» Exercise description: Could you copy all of the records below exactly as they appear?

[Opening Exercise material section]

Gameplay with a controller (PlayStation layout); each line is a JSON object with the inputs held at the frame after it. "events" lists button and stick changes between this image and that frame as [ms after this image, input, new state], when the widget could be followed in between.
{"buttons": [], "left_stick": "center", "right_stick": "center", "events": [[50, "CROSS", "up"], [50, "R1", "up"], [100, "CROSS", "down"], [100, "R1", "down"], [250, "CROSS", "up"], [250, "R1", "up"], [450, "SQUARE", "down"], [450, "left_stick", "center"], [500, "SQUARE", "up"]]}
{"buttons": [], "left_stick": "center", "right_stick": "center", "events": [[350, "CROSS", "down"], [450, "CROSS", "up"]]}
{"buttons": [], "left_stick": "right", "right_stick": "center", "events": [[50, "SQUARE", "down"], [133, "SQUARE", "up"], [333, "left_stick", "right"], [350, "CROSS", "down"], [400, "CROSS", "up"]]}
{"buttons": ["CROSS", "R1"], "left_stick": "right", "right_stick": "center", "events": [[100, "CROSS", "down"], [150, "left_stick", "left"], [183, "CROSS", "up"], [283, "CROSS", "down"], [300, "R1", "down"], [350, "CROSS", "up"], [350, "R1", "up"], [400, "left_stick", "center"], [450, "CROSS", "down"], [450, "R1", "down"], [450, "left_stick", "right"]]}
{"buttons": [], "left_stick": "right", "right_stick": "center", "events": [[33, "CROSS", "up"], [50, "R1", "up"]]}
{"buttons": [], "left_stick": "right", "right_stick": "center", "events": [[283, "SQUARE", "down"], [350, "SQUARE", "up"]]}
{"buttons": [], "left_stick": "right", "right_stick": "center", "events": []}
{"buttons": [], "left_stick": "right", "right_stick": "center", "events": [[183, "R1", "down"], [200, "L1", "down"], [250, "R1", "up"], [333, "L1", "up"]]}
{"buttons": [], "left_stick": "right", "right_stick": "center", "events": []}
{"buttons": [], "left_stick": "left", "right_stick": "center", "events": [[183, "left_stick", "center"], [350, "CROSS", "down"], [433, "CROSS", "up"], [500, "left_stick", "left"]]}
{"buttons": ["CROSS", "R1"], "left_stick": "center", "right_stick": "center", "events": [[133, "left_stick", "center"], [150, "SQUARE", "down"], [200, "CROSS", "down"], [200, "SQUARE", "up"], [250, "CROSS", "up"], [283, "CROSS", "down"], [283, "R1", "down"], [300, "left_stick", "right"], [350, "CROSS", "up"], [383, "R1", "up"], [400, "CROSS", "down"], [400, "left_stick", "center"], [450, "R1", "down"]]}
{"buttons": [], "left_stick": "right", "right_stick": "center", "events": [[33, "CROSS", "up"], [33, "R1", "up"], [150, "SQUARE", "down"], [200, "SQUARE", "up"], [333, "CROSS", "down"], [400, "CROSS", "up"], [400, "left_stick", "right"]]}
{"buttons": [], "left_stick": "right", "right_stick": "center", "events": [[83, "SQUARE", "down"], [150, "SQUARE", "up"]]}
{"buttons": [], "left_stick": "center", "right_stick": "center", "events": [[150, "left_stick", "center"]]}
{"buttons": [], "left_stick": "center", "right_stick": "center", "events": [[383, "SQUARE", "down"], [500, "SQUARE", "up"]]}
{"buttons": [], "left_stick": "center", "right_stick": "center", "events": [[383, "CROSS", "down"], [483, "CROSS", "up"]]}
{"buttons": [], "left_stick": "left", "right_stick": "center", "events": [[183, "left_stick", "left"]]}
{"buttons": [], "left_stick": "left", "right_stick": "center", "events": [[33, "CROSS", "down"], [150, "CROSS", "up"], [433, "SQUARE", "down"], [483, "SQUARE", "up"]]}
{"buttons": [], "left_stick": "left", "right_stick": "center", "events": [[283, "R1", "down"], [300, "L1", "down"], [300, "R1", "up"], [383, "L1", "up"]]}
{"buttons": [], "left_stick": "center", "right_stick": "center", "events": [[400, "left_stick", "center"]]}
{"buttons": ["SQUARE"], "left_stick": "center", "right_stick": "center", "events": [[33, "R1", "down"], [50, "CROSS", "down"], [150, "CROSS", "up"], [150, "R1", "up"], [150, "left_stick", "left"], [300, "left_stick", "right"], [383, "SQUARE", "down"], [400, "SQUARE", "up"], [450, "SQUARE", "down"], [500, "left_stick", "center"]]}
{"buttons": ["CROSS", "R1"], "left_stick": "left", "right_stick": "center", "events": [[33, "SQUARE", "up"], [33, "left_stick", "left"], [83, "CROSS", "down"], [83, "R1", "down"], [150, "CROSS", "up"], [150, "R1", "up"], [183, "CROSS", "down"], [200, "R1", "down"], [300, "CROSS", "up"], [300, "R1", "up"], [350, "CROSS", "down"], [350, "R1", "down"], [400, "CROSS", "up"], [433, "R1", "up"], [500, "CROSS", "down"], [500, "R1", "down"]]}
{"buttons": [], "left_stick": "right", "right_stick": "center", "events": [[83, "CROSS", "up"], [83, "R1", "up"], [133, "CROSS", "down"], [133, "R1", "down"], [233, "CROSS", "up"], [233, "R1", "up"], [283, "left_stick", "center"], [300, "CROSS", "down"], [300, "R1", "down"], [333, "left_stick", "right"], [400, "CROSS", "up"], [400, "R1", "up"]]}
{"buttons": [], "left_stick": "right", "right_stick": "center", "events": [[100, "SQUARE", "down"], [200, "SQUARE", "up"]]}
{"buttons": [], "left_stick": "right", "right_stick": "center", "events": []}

[Closing Exercise material section]

» Problem solution:
Gameplay with a controller (PlayStation layout); each line is a JSON object with the inputs held at the frame after it. "events" lists button and stick changes between this image and that frame as [ms after this image, input, new state], when the widget could be followed in between.
{"buttons": [], "left_stick": "center", "right_stick": "center", "events": [[50, "CROSS", "up"], [50, "R1", "up"], [100, "CROSS", "down"], [100, "R1", "down"], [250, "CROSS", "up"], [250, "R1", "up"], [450, "SQUARE", "down"], [450, "left_stick", "center"], [500, "SQUARE", "up"]]}
{"buttons": [], "left_stick": "center", "right_stick": "center", "events": [[350, "CROSS", "down"], [450, "CROSS", "up"]]}
{"buttons": [], "left_stick": "right", "right_stick": "center", "events": [[50, "SQUARE", "down"], [133, "SQUARE", "up"], [333, "left_stick", "right"], [350, "CROSS", "down"], [400, "CROSS", "up"]]}
{"buttons": ["CROSS", "R1"], "left_stick": "right", "right_stick": "center", "events": [[100, "CROSS", "down"], [150, "left_stick", "left"], [183, "CROSS", "up"], [283, "CROSS", "down"], [300, "R1", "down"], [350, "CROSS", "up"], [350, "R1", "up"], [400, "left_stick", "center"], [450, "CROSS", "down"], [450, "R1", "down"], [450, "left_stick", "right"]]}
{"buttons": [], "left_stick": "right", "right_stick": "center", "events": [[33, "CROSS", "up"], [50, "R1", "up"]]}
{"buttons": [], "left_stick": "right", "right_stick": "center", "events": [[283, "SQUARE", "down"], [350, "SQUARE", "up"]]}
{"buttons": [], "left_stick": "right", "right_stick": "center", "events": []}
{"buttons": [], "left_stick": "right", "right_stick": "center", "events": [[183, "R1", "down"], [200, "L1", "down"], [250, "R1", "up"], [333, "L1", "up"]]}
{"buttons": [], "left_stick": "right", "right_stick": "center", "events": []}
{"buttons": [], "left_stick": "left", "right_stick": "center", "events": [[183, "left_stick", "center"], [350, "CROSS", "down"], [433, "CROSS", "up"], [500, "left_stick", "left"]]}
{"buttons": ["CROSS", "R1"], "left_stick": "center", "right_stick": "center", "events": [[133, "left_stick", "center"], [150, "SQUARE", "down"], [200, "CROSS", "down"], [200, "SQUARE", "up"], [250, "CROSS", "up"], [283, "CROSS", "down"], [283, "R1", "down"], [300, "left_stick", "right"], [350, "CROSS", "up"], [383, "R1", "up"], [400, "CROSS", "down"], [400, "left_stick", "center"], [450, "R1", "down"]]}
{"buttons": [], "left_stick": "right", "right_stick": "center", "events": [[33, "CROSS", "up"], [33, "R1", "up"], [150, "SQUARE", "down"], [200, "SQUARE", "up"], [333, "CROSS", "down"], [400, "CROSS", "up"], [400, "left_stick", "right"]]}
{"buttons": [], "left_stick": "right", "right_stick": "center", "events": [[83, "SQUARE", "down"], [150, "SQUARE", "up"]]}
{"buttons": [], "left_stick": "center", "right_stick": "center", "events": [[150, "left_stick", "center"]]}
{"buttons": [], "left_stick": "center", "right_stick": "center", "events": [[383, "SQUARE", "down"], [500, "SQUARE", "up"]]}
{"buttons": [], "left_stick": "center", "right_stick": "center", "events": [[383, "CROSS", "down"], [483, "CROSS", "up"]]}
{"buttons": [], "left_stick": "left", "right_stick": "center", "events": [[183, "left_stick", "left"]]}
{"buttons": [], "left_stick": "left", "right_stick": "center", "events": [[33, "CROSS", "down"], [150, "CROSS", "up"], [433, "SQUARE", "down"], [483, "SQUARE", "up"]]}
{"buttons": [], "left_stick": "left", "right_stick": "center", "events": [[283, "R1", "down"], [300, "L1", "down"], [300, "R1", "up"], [383, "L1", "up"]]}
{"buttons": [], "left_stick": "center", "right_stick": "center", "events": [[400, "left_stick", "center"]]}
{"buttons": ["SQUARE"], "left_stick": "center", "right_stick": "center", "events": [[33, "R1", "down"], [50, "CROSS", "down"], [150, "CROSS", "up"], [150, "R1", "up"], [150, "left_stick", "left"], [300, "left_stick", "right"], [383, "SQUARE", "down"], [400, "SQUARE", "up"], [450, "SQUARE", "down"], [500, "left_stick", "center"]]}
{"buttons": ["CROSS", "R1"], "left_stick": "left", "right_stick": "center", "events": [[33, "SQUARE", "up"], [33, "left_stick", "left"], [83, "CROSS", "down"], [83, "R1", "down"], [150, "CROSS", "up"], [150, "R1", "up"], [183, "CROSS", "down"], [200, "R1", "down"], [300, "CROSS", "up"], [300, "R1", "up"], [350, "CROSS", "down"], [350, "R1", "down"], [400, "CROSS", "up"], [433, "R1", "up"], [500, "CROSS", "down"], [500, "R1", "down"]]}
{"buttons": [], "left_stick": "right", "right_stick": "center", "events": [[83, "CROSS", "up"], [83, "R1", "up"], [133, "CROSS", "down"], [133, "R1", "down"], [233, "CROSS", "up"], [233, "R1", "up"], [283, "left_stick", "center"], [300, "CROSS", "down"], [300, "R1", "down"], [333, "left_stick", "right"], [400, "CROSS", "up"], [400, "R1", "up"]]}
{"buttons": [], "left_stick": "right", "right_stick": "center", "events": [[100, "SQUARE", "down"], [200, "SQUARE", "up"]]}
{"buttons": [], "left_stick": "right", "right_stick": "center", "events": []}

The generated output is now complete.